• **YOUR TASK**
Answer these questions using the Stanley Cup finals article below.
(a) Which player did Henrik Tallinder replace in Game 4?
(b) In place of whom did Petr Sykora go into the lineup?
(c) By what score did the Devils win to stay alive in the finals?

• **STUDY TEXT**
NEWARK, N.J. - Both coaches showed guts in changing their lineups in the middle of the Stanley Cup finals to insert previously injured key members of their clubs that hadn't seen game action in months.

Los Angeles' Darryl Sutter and New Jersey counterpart Peter DeBoer have both been rewarded for their bravery.

Devils defenceman Henrik Tallinder made his debut in these playoffs on Wednesday night in Game 4, replacing Peter Harrold after being out since Jan. 17 because of a blood clot. Tallinder jumped right back into the flow, logging nearly 20 minutes of ice time and being used on the power play and to kill penalties.

DeBoer also swapped in veteran forward Petr Sykora in place of Jacob Josefson after not using the healthy Sykora since earlier in the post-season.

Whether it was a coincidence or not, the Devils stayed alive in the finals by winning 3-1 and cutting the Kings' series lead to 3-1.

• **SUPPLIED MATERIAL**
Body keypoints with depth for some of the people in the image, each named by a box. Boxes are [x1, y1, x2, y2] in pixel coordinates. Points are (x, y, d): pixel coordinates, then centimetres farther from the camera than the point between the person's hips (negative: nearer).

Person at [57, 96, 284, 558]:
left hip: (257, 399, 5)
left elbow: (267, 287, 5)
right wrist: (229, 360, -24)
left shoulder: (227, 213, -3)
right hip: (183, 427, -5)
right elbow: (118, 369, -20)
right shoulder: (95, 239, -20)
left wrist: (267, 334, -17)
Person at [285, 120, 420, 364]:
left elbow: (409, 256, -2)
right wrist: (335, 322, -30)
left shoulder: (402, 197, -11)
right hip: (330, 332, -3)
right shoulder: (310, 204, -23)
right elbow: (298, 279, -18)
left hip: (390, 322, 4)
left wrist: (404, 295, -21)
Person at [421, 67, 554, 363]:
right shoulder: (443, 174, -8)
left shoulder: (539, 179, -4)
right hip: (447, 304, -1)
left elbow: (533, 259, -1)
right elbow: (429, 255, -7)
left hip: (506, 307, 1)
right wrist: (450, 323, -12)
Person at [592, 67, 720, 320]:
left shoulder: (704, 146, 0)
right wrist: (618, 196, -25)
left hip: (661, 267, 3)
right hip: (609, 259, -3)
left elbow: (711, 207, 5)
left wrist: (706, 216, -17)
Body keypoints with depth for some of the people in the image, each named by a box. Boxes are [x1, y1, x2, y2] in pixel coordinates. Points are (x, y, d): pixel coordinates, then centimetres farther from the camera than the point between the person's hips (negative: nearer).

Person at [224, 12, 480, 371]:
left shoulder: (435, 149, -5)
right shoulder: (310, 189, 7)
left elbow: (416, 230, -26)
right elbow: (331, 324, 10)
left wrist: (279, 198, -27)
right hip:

• **ANSWER SECTION**
(a) Peter Harrold
(b) Jacob Josefson
(c) 3-1